There are two types of PBS. The first type has smaller parameter levels. The second type has larger parameter levels. I want to determine whether the first type of PBS corresponds to round_bit_pattern in the computation graph, and whether the second type of PBS corresponds to %6 = subgraph(%5) (the LUT operator for quantization, ReLU, and truncation fusion) in the computation graph？

round_bit_pattern

The function of round_bit_pattern is to carry and then truncate. I want to know how it corresponds in TFHE. Why is its parameter so small? Does it change the ciphertext modulus or the plaintext modulus?

The meaning of IR

(tensor<1x392x!FHE.esint<12>>) -> tensor<1x392x!FHE.esint<7>>
The IR value above indicates that the plaintext modulus decreased from 12 to 7, right?

FHELinalg.to_signed

The documentation states that FHELinalg.to_signed can cast an unsigned integer tensor to a signed one. Does this mean that FHELinalg.to_signed’s TFHE operator in the backend only changes the encoding and decoding methods?

jfrery · January 21, 2026, 1:15pm

Hi @gyu,

round_bit_pattern in the computation graph is the MLIR FHELinalg.round op. It is the rounded PBS step that reduces precision before the TLU. The smaller parameter set (poly size 256) lines up with this rounding step, and the count 1960 = 392 * 5 matches lsbs_to_remove=5, so the compiler decomposes the rounding into multiple PBS internally.
The reason its parameters are smaller is that the output precision is smaller which allows lighter crypto parameters.
From the user perspective it reduces the plaintext bit‑width; under the hood it outputs a fresh ciphertext under a different parameter set. So yes, it changes the plaintext modulus/bit‑width.

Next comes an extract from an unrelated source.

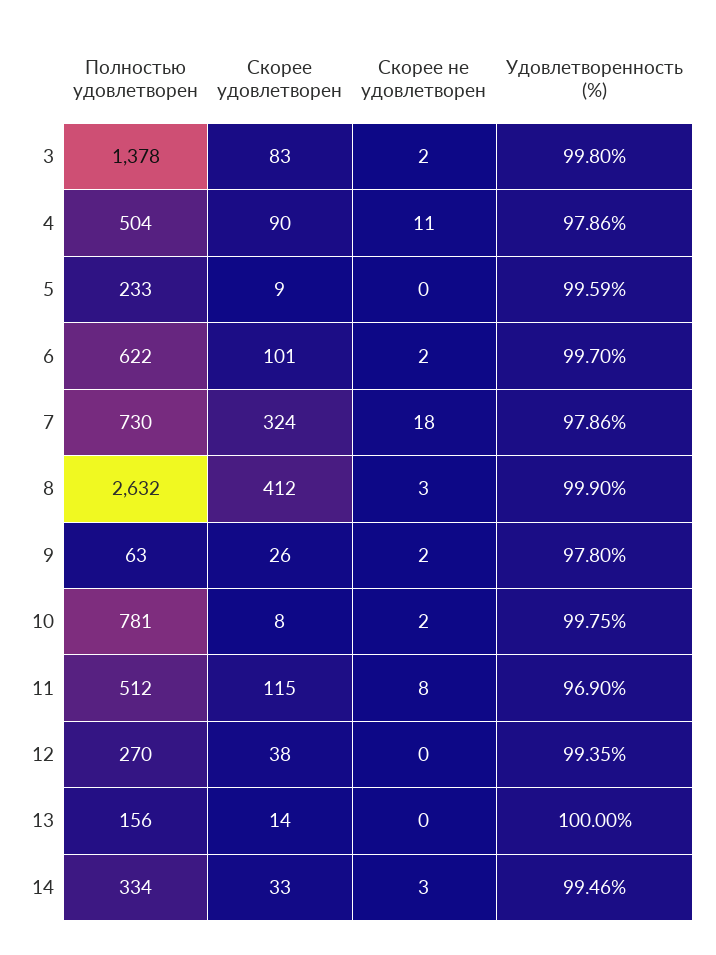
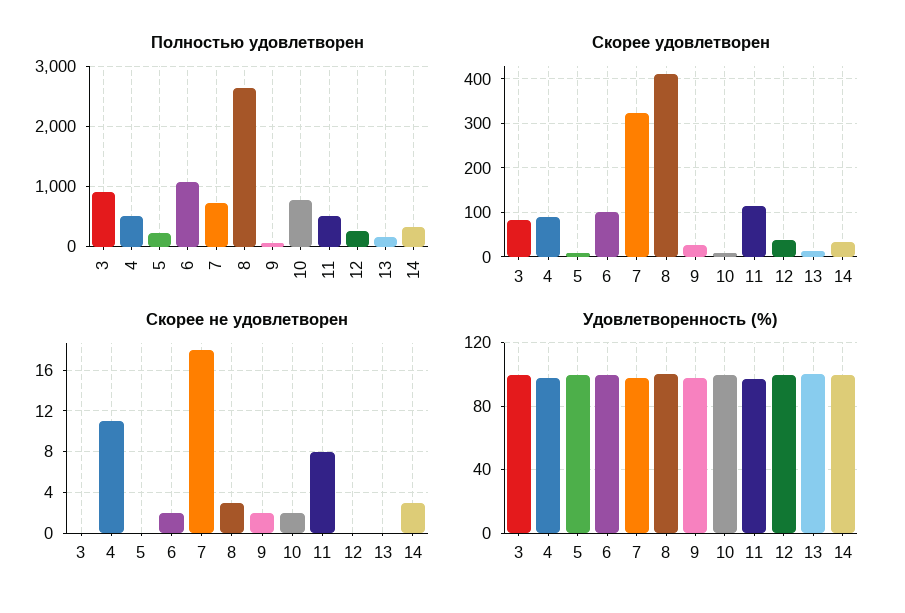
Полностью удовлетворен, 3: 1378 -> 900
Скорее не удовлетворен, 3: 2 -> 0
Полностью удовлетворен, 6: 622 -> 1100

The ciphertext modulus changes only in the sense that a new parameter set is used.
tensor<…!FHE.esint<12>> → tensor<…!FHE.esint<7>> means the message precision drops from 12 bits to 7 bits. It’s not just truncation of a 12‑bit value, it’s a rescaled/rounded value encoded in a smaller plaintext space.
FHELinalg.to_signed is a cast between unsigned and signed interpretations of the same encrypted bits. No PBS, it’s essentially metadata/type for subsequent signed ops.

gyu · January 22, 2026, 3:54am

Thank you so much!
I have some other questions about library usage.

Is there any way for me to extract the specific calculation process from the calculation graph?

We can see that the most complex operations in this computation graph are %5 = round_bit_pattern and %6 = subgraph(%5), especially subgraph, which involves operator fusion.

Could I extract these two processes from the computation graph as functions?

This would allow me to make some modifications, such as modifying %6 = subgraph(%5), and see how this modification affects the overall ML inference result.

jfrery · January 22, 2026, 8:14am

I am not sure how you could do that simply from the fhe_circuit graph. You would need to hack around quite a bit. You could change the onnx / ml part instead and use rounding explicitly instead of using the power_of_two_scaling that this notebook has.